Workplace skills revolution

New types of roles require new types of qualifications.


Johannesburg, 01 Feb 2019
Read time 3min 00sec
Lizelle van Niekerk, national sales manager: part-time and short courses, CTU Training Solutions.
Lizelle van Niekerk, national sales manager: part-time and short courses, CTU Training Solutions.

The world around us is changing and people have to learn new skills in new ways. Educational institutions have to adapt the way in which they deliver qualifications, as well as the content of those qualifications, to keep pace with the changes.

There is a balance required between businesses having access to employees with the skills that are in demand today, and individuals knowing which certifications will render them employable. People are no longer hired to fit job titles; they are hired for the skills they bring to the business. However, there is a generally acknowledged skills gap and employers and individuals alike need to find a way to fill that.

"The solution," says Lizelle van Niekerk, national sales manager for part-time and short courses at CTU Training Solutions, "lies in short courses. The new types of roles that the modern workplace is creating requires certification in specific skills, and the skills required of any one role will evolve over time. There's also an increasing urgency around acquiring new skills, which means that employees need to be upskilled quickly and efficiently and without too much disruption to the business."

The implication of the above seems to be that ongoing certification in current skills is receiving more focus than accumulated years of workplace experience, says Van Niekerk. In fact, LinkedIn shortlisted the most in-demand skills for 2019 as a combination of hard and soft skills. "It's important for individuals to realise that companies value the ability to work well in a team or manage your time efficiently as highly as they do certifications in hard technical skills," she says.

As a result, more of the bigger vendors are incorporating soft skills training into their hard technical skills certifications, while some of the training providers are giving their students complementary access to soft skills courses that will help them achieve their career goals.

"Subjects such as professionalism and communication are being bundled together with harder technical subjects to help people navigate the workplace in addition to being able to perform certain tasks."

Using e-learning to deliver short courses enables businesses to upskill their workforce, while it also enables employees to upskill themselves while earning a living.

Van Niekerk says: "It's necessary for educational institutions to design certification programmes that not only focus on the technology side of qualifications, but also the softer skills such as communications, which are, for example, essential for IT technicians who sometimes have to be customer-facing.

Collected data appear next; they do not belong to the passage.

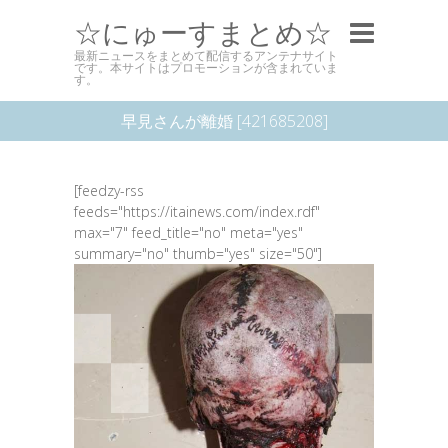
☆にゅーすまとめ☆
最新ニュースをまとめて配信するアンテナサイト
です。本サイトはプロモーションが含まれていま
す。
早見さんが離婚 [421685208]
[feedzy-rss
feeds="https://itainews.com/index.rdf"
max="7" feed_title="no" meta="yes"
summary="no" thumb="yes" size="50"]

"The focus for employers and employees alike in 2019 is very much going to be short, job-focused certifications that will equip them with the hard and soft skills that they'll need in an age of ongoing digital transformation," she says.

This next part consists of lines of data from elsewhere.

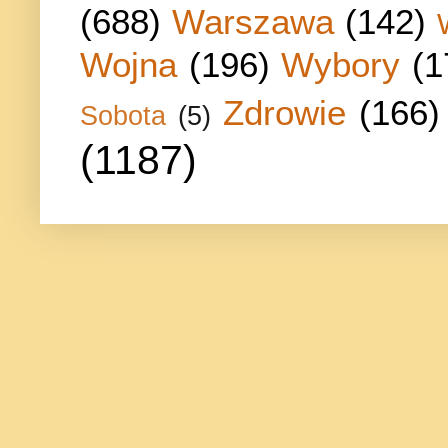
(688)
Warszawa
(142)
Wojna
(196)
Wybory
(1
Zdrowie
(166)
Sobota
(5)
(1187)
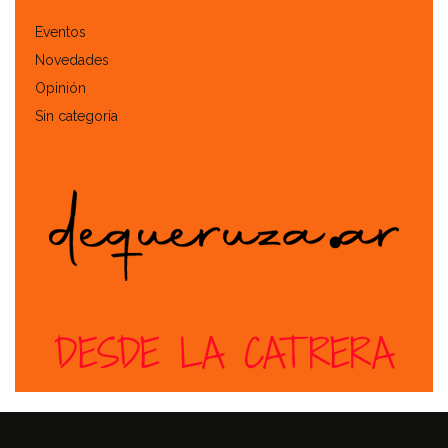
Eventos
Novedades
Opinión
Sin categoría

Is there irony in the fact that, as companies become increasingly technology-driven, they are requiring their employees to have certifications in 'human' skills? "Not at all," replies Van Niekerk. "Initially there was a drive to automate everything; now there's a growing recognition that machines can't replicate all human tasks. Therefore, we need to empower people with better soft skills, and short course certifications are one way for an employee to show that he or she has the necessary capabilities for the job role at hand."